Most restaurants and hotels in Bahrain add a service charge of 10-15% to their bills. However, you may leave a tip at your discretion. Taxi drivers expect a 10% tip and porters will be happy with about 100 fils per item of baggage.
Public Holidays in Bahrain
There is plenty to do and see in Bahrain, a country which has a rich history dating back 5000 years, from the ancient Dilmun period through the Islamic era. The country offers many beautiful and ancient forts which have been meticulously restored and opened to the public, although a lack of signs and general promotion by the country's tourist industry sometimes makes finding these sites difficult. Among these is the Bahrain Fort, located roughly two miles (4km) from Manama along the coast of Bahrain, and being one of the largest and most historically significant forts in the country, it has been listed as a World Heritage Site.

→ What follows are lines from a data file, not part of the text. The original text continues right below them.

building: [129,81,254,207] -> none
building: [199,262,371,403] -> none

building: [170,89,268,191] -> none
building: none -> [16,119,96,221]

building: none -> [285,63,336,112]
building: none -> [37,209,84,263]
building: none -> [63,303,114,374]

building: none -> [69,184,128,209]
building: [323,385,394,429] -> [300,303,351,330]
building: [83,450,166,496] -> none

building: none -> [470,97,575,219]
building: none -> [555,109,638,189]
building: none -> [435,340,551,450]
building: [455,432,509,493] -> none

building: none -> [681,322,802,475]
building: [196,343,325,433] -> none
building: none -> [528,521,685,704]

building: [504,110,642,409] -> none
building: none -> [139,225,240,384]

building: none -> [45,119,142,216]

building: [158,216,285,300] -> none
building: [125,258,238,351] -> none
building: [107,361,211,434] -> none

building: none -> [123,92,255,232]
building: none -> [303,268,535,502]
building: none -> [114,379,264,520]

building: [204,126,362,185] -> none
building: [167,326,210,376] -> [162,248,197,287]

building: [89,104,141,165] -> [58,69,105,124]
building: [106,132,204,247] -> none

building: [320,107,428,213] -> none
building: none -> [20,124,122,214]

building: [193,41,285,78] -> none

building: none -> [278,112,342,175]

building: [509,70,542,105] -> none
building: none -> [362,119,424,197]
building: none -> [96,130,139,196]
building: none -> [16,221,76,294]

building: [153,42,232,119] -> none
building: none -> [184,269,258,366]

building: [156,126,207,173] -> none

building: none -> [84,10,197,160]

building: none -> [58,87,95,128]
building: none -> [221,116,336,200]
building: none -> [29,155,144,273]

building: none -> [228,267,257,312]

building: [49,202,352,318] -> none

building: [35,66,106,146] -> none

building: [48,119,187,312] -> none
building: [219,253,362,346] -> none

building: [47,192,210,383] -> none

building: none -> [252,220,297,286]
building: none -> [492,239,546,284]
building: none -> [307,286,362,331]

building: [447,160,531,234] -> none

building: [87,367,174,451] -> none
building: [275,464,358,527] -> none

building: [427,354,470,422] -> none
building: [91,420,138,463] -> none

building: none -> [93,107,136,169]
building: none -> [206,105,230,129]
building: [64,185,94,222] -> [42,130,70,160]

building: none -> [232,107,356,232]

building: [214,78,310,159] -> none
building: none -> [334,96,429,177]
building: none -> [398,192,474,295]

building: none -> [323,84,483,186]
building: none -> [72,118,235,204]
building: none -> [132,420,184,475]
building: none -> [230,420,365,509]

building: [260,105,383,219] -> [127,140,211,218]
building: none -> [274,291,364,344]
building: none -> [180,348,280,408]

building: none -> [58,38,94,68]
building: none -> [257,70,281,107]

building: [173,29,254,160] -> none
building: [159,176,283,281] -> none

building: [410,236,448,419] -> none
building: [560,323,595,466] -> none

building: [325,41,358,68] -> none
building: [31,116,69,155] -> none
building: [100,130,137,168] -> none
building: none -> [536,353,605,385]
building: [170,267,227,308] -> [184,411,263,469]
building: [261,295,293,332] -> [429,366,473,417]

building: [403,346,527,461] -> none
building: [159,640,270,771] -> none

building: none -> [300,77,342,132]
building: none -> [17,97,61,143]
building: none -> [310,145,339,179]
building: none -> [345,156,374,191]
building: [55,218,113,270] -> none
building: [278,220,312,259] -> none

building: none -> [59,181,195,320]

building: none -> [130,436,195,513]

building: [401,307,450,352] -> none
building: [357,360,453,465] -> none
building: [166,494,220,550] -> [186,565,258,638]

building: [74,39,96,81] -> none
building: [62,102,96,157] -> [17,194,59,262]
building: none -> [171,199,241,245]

For something different, why not visit the Jebel Al Dukhan hill, the highest point in Bahrain, named the 'Mountain of Smoke' because of the haze which surrounds it on hot days, to truly experience the beautiful and surreal landscapes of the desert. And while you are in the area, one must surely make a detour to the mysterious Tree of Life, an anciet tree of roughly 400 years standing alone in the desert. These true spectacles of nature, along with the rich culture and history of Bahrain make the nation an intriguing place to visit, with plenty of attractions to keep you busy on your trip to this desert nation.